## Task item:
Please lay out the lines of every row below as a numbered list, leaving out any blank lines.

##### Information provided

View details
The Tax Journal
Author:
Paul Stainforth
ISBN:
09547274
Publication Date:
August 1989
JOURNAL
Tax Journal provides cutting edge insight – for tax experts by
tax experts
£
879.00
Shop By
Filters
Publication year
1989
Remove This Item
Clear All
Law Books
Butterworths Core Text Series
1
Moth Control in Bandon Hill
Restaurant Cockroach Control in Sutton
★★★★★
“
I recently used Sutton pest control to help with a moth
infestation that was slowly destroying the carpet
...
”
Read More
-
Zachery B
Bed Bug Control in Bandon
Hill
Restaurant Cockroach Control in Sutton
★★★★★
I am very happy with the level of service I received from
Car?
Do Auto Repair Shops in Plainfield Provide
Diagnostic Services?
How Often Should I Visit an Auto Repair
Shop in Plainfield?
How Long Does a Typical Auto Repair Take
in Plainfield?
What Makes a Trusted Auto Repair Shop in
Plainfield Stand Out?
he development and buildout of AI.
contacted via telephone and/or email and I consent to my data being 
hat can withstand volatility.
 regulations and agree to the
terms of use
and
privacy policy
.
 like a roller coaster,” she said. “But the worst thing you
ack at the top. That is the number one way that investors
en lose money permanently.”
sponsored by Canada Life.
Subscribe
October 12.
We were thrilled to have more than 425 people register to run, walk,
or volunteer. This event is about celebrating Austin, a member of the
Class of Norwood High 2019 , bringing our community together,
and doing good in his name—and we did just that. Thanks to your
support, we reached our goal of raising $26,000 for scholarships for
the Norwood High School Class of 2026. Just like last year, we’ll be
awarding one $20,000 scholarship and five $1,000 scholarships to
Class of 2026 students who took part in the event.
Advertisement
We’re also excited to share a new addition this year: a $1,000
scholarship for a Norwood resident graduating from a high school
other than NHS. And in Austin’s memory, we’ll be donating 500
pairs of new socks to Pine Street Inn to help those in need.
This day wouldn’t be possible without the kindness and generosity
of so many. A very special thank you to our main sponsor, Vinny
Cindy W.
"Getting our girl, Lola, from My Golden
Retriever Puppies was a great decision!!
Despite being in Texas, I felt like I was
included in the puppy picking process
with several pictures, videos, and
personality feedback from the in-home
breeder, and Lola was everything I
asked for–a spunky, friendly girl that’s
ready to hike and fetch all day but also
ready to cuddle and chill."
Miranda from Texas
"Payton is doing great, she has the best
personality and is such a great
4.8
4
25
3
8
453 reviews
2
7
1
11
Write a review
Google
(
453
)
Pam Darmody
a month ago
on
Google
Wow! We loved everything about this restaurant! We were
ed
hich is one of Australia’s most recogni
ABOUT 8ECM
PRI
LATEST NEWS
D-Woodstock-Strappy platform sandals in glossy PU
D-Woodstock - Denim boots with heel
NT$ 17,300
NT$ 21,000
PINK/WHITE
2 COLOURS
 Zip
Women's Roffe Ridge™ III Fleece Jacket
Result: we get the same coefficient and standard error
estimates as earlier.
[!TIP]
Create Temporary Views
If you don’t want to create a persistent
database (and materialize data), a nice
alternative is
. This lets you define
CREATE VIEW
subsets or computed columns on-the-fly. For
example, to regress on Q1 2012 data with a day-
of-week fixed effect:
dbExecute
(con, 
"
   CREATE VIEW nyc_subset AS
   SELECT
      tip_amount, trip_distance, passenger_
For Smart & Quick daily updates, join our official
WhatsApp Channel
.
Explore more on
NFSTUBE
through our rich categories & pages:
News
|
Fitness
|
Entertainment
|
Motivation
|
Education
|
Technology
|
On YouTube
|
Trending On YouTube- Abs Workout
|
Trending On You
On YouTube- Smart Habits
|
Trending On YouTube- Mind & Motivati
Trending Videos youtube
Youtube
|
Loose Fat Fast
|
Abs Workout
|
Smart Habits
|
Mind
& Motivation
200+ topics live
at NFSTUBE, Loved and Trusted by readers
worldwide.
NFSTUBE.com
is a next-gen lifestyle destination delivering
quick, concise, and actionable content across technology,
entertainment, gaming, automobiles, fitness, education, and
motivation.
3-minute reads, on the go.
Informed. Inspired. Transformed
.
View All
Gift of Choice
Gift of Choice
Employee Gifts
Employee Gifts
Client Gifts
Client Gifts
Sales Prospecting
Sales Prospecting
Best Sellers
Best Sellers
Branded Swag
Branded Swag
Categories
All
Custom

##########

## Task result:
1. View details
2. The Tax Journal
3. Author:
4. Paul Stainforth
5. ISBN:
6. 09547274
7. Publication Date:
8. August 1989
9. JOURNAL
10. Tax Journal provides cutting edge insight – for tax experts by
11. tax experts
12. £
13. 879.00
14. Shop By
15. Filters
16. Publication year
17. 1989
18. Remove This Item
19. Clear All
20. Law Books
21. Butterworths Core Text Series
22. 1
23. Moth Control in Bandon Hill
24. Restaurant Cockroach Control in Sutton
25. ★★★★★
26. “
27. I recently used Sutton pest control to help with a moth
28. infestation that was slowly destroying the carpet
29. ...
30. ”
31. Read More
32. -
33. Zachery B
34. Bed Bug Control in Bandon
35. Hill
36. Restaurant Cockroach Control in Sutton
37. ★★★★★
38. I am very happy with the level of service I received from
39. Car?
40. Do Auto Repair Shops in Plainfield Provide
41. Diagnostic Services?
42. How Often Should I Visit an Auto Repair
43. Shop in Plainfield?
44. How Long Does a Typical Auto Repair Take
45. in Plainfield?
46. What Makes a Trusted Auto Repair Shop in
47. Plainfield Stand Out?
48. he development and buildout of AI.
49. contacted via telephone and/or email and I consent to my data being 
50. hat can withstand volatility.
51.  regulations and agree to the
52. terms of use
53. and
54. privacy policy
55. .
56.  like a roller coaster,” she said. “But the worst thing you
57. ack at the top. That is the number one way that investors
58. en lose money permanently.”
59. sponsored by Canada Life.
60. Subscribe
61. October 12.
62. We were thrilled to have more than 425 people register to run, walk,
63. or volunteer. This event is about celebrating Austin, a member of the
64. Class of Norwood High 2019 , bringing our community together,
65. and doing good in his name—and we did just that. Thanks to your
66. support, we reached our goal of raising $26,000 for scholarships for
67. the Norwood High School Class of 2026. Just like last year, we’ll be
68. awarding one $20,000 scholarship and five $1,000 scholarships to
69. Class of 2026 students who took part in the event.
70. Advertisement
71. We’re also excited to share a new addition this year: a $1,000
72. scholarship for a Norwood resident graduating from a high school
73. other than NHS. And in Austin’s memory, we’ll be donating 500
74. pairs of new socks to Pine Street Inn to help those in need.
75. This day wouldn’t be possible without the kindness and generosity
76. of so many. A very special thank you to our main sponsor, Vinny
77. Cindy W.
78. "Getting our girl, Lola, from My Golden
79. Retriever Puppies was a great decision!!
80. Despite being in Texas, I felt like I was
81. included in the puppy picking process
82. with several pictures, videos, and
83. personality feedback from the in-home
84. breeder, and Lola was everything I
85. asked for–a spunky, friendly girl that’s
86. ready to hike and fetch all day but also
87. ready to cuddle and chill."
88. Miranda from Texas
89. "Payton is doing great, she has the best
90. personality and is such a great
91. 4.8
92. 4
93. 25
94. 3
95. 8
96. 453 reviews
97. 2
98. 7
99. 1
100. 11
101. Write a review
102. Google
103. (
104. 453
105. )
106. Pam Darmody
107. a month ago
108. on
109. Google
110. Wow! We loved everything about this restaurant! We were
111. ed
112. hich is one of Australia’s most recogni
113. ABOUT 8ECM
114. PRI
115. LATEST NEWS
116. D-Woodstock-Strappy platform sandals in glossy PU
117. D-Woodstock - Denim boots with heel
118. NT$ 17,300
119. NT$ 21,000
120. PINK/WHITE
121. 2 COLOURS
122.  Zip
123. Women's Roffe Ridge™ III Fleece Jacket
124. Result: we get the same coefficient and standard error
125. estimates as earlier.
126. [!TIP]
127. Create Temporary Views
128. If you don’t want to create a persistent
129. database (and materialize data), a nice
130. alternative is
131. . This lets you define
132. CREATE VIEW
133. subsets or computed columns on-the-fly. For
134. example, to regress on Q1 2012 data with a day-
135. of-week fixed effect:
136. dbExecute
137. (con, 
138. "
139.    CREATE VIEW nyc_subset AS
140.    SELECT
141.       tip_amount, trip_distance, passenger_
142. For Smart & Quick daily updates, join our official
143. WhatsApp Channel
144. .
145. Explore more on
146. NFSTUBE
147. through our rich categories & pages:
148. News
149. |
150. Fitness
151. |
152. Entertainment
153. |
154. Motivation
155. |
156. Education
157. |
158. Technology
159. |
160. On YouTube
161. |
162. Trending On YouTube- Abs Workout
163. |
164. Trending On You
165. On YouTube- Smart Habits
166. |
167. Trending On YouTube- Mind & Motivati
168. Trending Videos youtube
169. Youtube
170. |
171. Loose Fat Fast
172. |
173. Abs Workout
174. |
175. Smart Habits
176. |
177. Mind
178. & Motivation
179. 200+ topics live
180. at NFSTUBE, Loved and Trusted by readers
181. worldwide.
182. NFSTUBE.com
183. is a next-gen lifestyle destination delivering
184. quick, concise, and actionable content across technology,
185. entertainment, gaming, automobiles, fitness, education, and
186. motivation.
187. 3-minute reads, on the go.
188. Informed. Inspired. Transformed
189. .
190. View All
191. Gift of Choice
192. Gift of Choice
193. Employee Gifts
194. Employee Gifts
195. Client Gifts
196. Client Gifts
197. Sales Prospecting
198. Sales Prospecting
199. Best Sellers
200. Best Sellers
201. Branded Swag
202. Branded Swag
203. Categories
204. All
205. Custom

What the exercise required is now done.